De « l’excès de contrainte » durant l’astreinte


Le droit du travail distingue clairement entre le temps de travail effectif et les périodes d’astreinte.

La période d’astreinte est définie par l’article L. 3121-9 du Code du travail : le salarié, sans être sur son lieu de travail et sans être à la disposition permanente et immédiate de l’employeur, doit être en mesure d’intervenir pour accomplir un travail au service de l’entreprise.

Pendant cette période, le salarié peut donc vaquer librement à ses occupations, sous réserve de pouvoir répondre en cas de sollicitation. L’astreinte ne constitue pas du temps de travail effectif. Elle doit toutefois donner lieu à une contrepartie (financière ou en repos).

Le temps de travail effectif, quant à lui, correspond aux périodes pendant lesquelles le salarié est à la disposition de l’employeur et se conforme à ses directives sans pouvoir vaquer librement à des occupations personnelles (C. trav., art. L. 3121-1). Ce temps est rémunéré comme du travail normal et entre dans le décompte des heures supplémentaires.

Mais lorsque les contraintes pesant sur le salarié durant l’astreinte deviennent trop fortes, la frontière peut s’estomper. La Cour de cassation en a récemment apporté l’illustration en matière d’astreinte de nuit pour un gardien d’hôtel (Cass. soc., 9 avril 2025, n° 23-11.125).

Dans cette affaire, un gardien d’hôtel réclamait que ses permanences nocturnes, qualifiées contractuellement d’astreintes, soient en réalité considérées comme du temps de travail effectif et il sollicitait à ce titre 71 300 € d’heures supplémentaires.

Le salarié assurait en moyenne quatre nuits d’astreinte hebdomadaires, logeant dans une chambre de fonction sur place. Il était régulièrement sollicité pendant ces nuits et soutenait que son numéro de téléphone figurait sur la borne automatique de l’hôtel, ce qui entraînait de fréquentes interruptions.

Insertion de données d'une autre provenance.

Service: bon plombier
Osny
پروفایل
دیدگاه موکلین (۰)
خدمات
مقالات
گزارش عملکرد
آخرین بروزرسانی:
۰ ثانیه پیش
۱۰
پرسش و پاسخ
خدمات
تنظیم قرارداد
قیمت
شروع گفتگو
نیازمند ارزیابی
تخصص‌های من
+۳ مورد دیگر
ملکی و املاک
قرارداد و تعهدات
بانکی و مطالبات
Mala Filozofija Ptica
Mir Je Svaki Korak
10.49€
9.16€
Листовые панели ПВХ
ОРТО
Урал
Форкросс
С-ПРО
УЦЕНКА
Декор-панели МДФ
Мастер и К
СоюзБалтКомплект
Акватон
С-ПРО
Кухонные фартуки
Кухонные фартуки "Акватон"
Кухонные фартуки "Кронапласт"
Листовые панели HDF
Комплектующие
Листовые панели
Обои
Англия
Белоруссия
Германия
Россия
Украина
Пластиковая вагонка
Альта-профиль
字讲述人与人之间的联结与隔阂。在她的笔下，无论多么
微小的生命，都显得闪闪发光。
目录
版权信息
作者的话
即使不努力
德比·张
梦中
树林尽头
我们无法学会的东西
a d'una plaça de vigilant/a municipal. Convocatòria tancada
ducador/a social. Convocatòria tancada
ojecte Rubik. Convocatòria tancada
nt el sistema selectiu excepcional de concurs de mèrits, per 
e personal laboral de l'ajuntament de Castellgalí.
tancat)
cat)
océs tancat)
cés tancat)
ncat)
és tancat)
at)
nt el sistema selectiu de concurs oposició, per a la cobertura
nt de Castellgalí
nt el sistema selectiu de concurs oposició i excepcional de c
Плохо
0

La cour d’appel avait rejeté sa demande, estimant qu’il s’agissait bien d’astreinte.

Mais la Cour de cassation a censuré cette décision, en s’appuyant notamment sur la jurisprudence européenne (CJUE, 9 mars 2021, aff. C-344/19).

Elle rappelle qu’il convient de vérifier si les contraintes imposées pendant l’astreinte n’étaient pas d’une intensité telle qu’elles affectaient, objectivement et très significativement, la faculté du salarié de gérer librement son temps et de vaquer à ses occupations personnelles.

En l’espèce, la cour d’appel aurait dû examiner si la fréquence des sollicitations et les modalités de l’astreinte n’avaient pas transformé la période en véritable temps de travail effectif.

L’affaire devra donc être rejugée sous cet angle.